On 15 October 2021 the Constitutional Court delivered a precedent setting judgement on the role of the competition authorities in promoting and protecting cornerstone socio-economic rights contained in the Constitution.

The judgement in question, Competition Commission of South Africa v Mediclinic Southern Africa (Pty) Ltd and Another, concerned the proposed acquisition by Mediclinic of two private hospitals in the Potchefstroom/Klerksdorp region. Upon consideration of the merger, the Competition Tribunal (Tribunal) prohibited the merger in order to, amongst others, safeguard the right of access to health care for both insured and uninsured patients as, in the Tribunal's view, the merger would have a significant effect on the healthcare costs of both the insured and uninsured patients living in the region. The basis of this argument was that the acquisition by Mediclinic of the two target hospitals would result in those hospitals following the same pricing models as other Mediclinic hospitals, this would then deprive patients of (i) the opportunity to take advantage of the lower tariffs offered by those hospitals, and (ii) the option of looking for and going to cheaper hospitals.

Mediclinic appealed to the Competition Appeal Court (CAC) which overturned the decision of the Tribunal. The Competition Commission then appealed to the Constitutional Court on the basis that the issues at hand concerned the constitutional right of access to health care.

In coming to its decision to uphold the decision of the Tribunal, the Constitutional Court examined the relationship between the Constitution, the Competition Act and the public interest being affected by the merger. It was noted that the right of access to health care is a fundamental human right as enshrined in the Constitution. It was noted further that the competition authorities must always take into account the purpose and objectives of the Competition Act and the duty on all state institutions to give effect to the Bill of Rights.

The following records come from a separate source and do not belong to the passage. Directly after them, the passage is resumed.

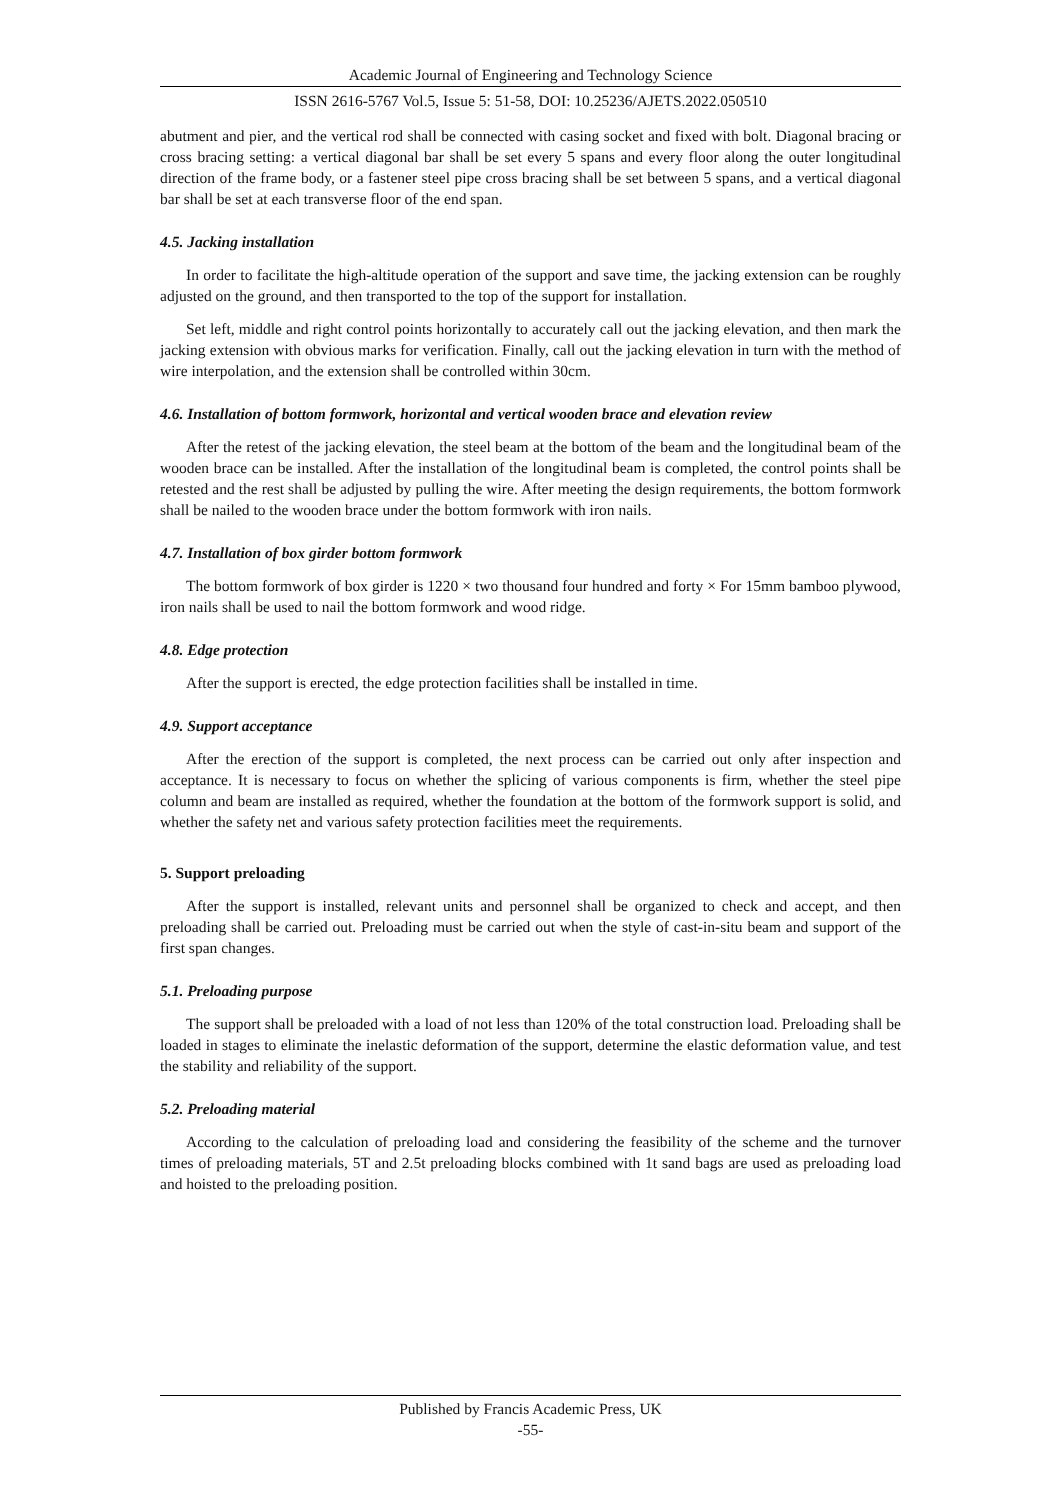Academic Journal of Engineering and Technology Science
ISSN 2616-5767 Vol.5, Issue 5: 51-58, DOI: 10.25236/AJETS.2022.050510
abutment and pier, and the vertical rod shall be connected with casing socket and fixed with bolt. Diagonal bracing or cross bracing setting: a vertical diagonal bar shall be set every 5 spans and every floor along the outer longitudinal direction of the frame body, or a fastener steel pipe cross bracing shall be set between 5 spans, and a vertical diagonal bar shall be set at each transverse floor of the end span.
4.5. Jacking installation
In order to facilitate the high-altitude operation of the support and save time, the jacking extension can be roughly adjusted on the ground, and then transported to the top of the support for installation.
Set left, middle and right control points horizontally to accurately call out the jacking elevation, and then mark the jacking extension with obvious marks for verification. Finally, call out the jacking elevation in turn with the method of wire interpolation, and the extension shall be controlled within 30cm.
4.6. Installation of bottom formwork, horizontal and vertical wooden brace and elevation review
After the retest of the jacking elevation, the steel beam at the bottom of the beam and the longitudinal beam of the wooden brace can be installed. After the installation of the longitudinal beam is completed, the control points shall be retested and the rest shall be adjusted by pulling the wire. After meeting the design requirements, the bottom formwork shall be nailed to the wooden brace under the bottom formwork with iron nails.
4.7. Installation of box girder bottom formwork
The bottom formwork of box girder is 1220 × two thousand four hundred and forty × For 15mm bamboo plywood, iron nails shall be used to nail the bottom formwork and wood ridge.
4.8. Edge protection
After the support is erected, the edge protection facilities shall be installed in time.
4.9. Support acceptance
After the erection of the support is completed, the next process can be carried out only after inspection and acceptance. It is necessary to focus on whether the splicing of various components is firm, whether the steel pipe column and beam are installed as required, whether the foundation at the bottom of the formwork support is solid, and whether the safety net and various safety protection facilities meet the requirements.
5. Support preloading
After the support is installed, relevant units and personnel shall be organized to check and accept, and then preloading shall be carried out. Preloading must be carried out when the style of cast-in-situ beam and support of the first span changes.
5.1. Preloading purpose
The support shall be preloaded with a load of not less than 120% of the total construction load. Preloading shall be loaded in stages to eliminate the inelastic deformation of the support, determine the elastic deformation value, and test the stability and reliability of the support.
5.2. Preloading material
According to the calculation of preloading load and considering the feasibility of the scheme and the turnover times of preloading materials, 5T and 2.5t preloading blocks combined with 1t sand bags are used as preloading load and hoisted to the preloading position.
Published by Francis Academic Press, UK
-55-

The analysis of the merger boiled down to a question of public interest, i.e. would the merger be in the best interests of the public. In answering this question, the Constitutional Court considered whether the merger would:

  • promote free and fair competition in the health care sector;
  • contribute to the greater spread of ownership in the private health care sector (a notoriously centralised sector);
  • provide patients with a variety of hospitals at different tariffs in the area;
  • lower barriers to entry into this sector in order to allow for greater participation; and
  • promote the right of access to health care for patients, particularly those with fewer resources patients.

Finding that the merger would not substantially contribute to the above factors, the Constitutional Court overturned the CAC's ruling and upheld the Tribunal's decision to prohibit the merger.

Of interest in this case is the emphasis put on the duty of the competition authorities to consider and promote the cornerstone rights contained in the Constitution when investigating and determining a merger. While already a duty on all courts, the Constitutional Court made it clear that the competition authorities, in particular, must abide by this duty not only in terms of the Bill of Rights, but also in terms of the Competition Act itself which sets out to address the inequalities (both economic and public interest in nature) that pervade our economy. The result is that the competition authorities, including the Competition Commission, are likely to have a closer look at constitutional imperatives (which extend past healthcare) when considering merger reviews and complaints when reaching their decisions.